BRIEF: Copy out the lines of the records word for word, from the first line up to and including the line that contains "ВА-Г ГОСТ 18903-73 в".

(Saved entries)
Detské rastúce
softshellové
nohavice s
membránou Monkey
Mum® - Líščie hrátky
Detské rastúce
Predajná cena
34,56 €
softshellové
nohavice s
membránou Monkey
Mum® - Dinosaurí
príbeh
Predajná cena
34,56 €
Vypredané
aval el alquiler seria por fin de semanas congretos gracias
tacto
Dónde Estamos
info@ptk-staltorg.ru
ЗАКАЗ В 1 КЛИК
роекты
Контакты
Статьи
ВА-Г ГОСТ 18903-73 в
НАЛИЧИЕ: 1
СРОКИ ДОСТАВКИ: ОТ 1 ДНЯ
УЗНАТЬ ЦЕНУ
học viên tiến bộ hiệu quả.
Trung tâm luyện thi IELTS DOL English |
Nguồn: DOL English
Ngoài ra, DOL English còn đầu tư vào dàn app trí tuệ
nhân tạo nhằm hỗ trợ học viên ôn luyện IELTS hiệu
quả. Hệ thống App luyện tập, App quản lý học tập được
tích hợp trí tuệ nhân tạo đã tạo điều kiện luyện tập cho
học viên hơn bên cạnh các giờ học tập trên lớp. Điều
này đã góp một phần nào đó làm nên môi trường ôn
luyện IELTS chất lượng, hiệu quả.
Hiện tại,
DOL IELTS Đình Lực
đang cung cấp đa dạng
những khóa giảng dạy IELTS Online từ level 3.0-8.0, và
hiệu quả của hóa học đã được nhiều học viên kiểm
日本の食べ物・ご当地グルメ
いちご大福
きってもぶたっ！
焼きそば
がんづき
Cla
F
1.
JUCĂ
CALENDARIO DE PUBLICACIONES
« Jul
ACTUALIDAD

ANSWER SPACE:
Detské rastúce
softshellové
nohavice s
membránou Monkey
Mum® - Líščie hrátky
Detské rastúce
Predajná cena
34,56 €
softshellové
nohavice s
membránou Monkey
Mum® - Dinosaurí
príbeh
Predajná cena
34,56 €
Vypredané
aval el alquiler seria por fin de semanas congretos gracias
tacto
Dónde Estamos
info@ptk-staltorg.ru
ЗАКАЗ В 1 КЛИК
роекты
Контакты
Статьи
ВА-Г ГОСТ 18903-73 в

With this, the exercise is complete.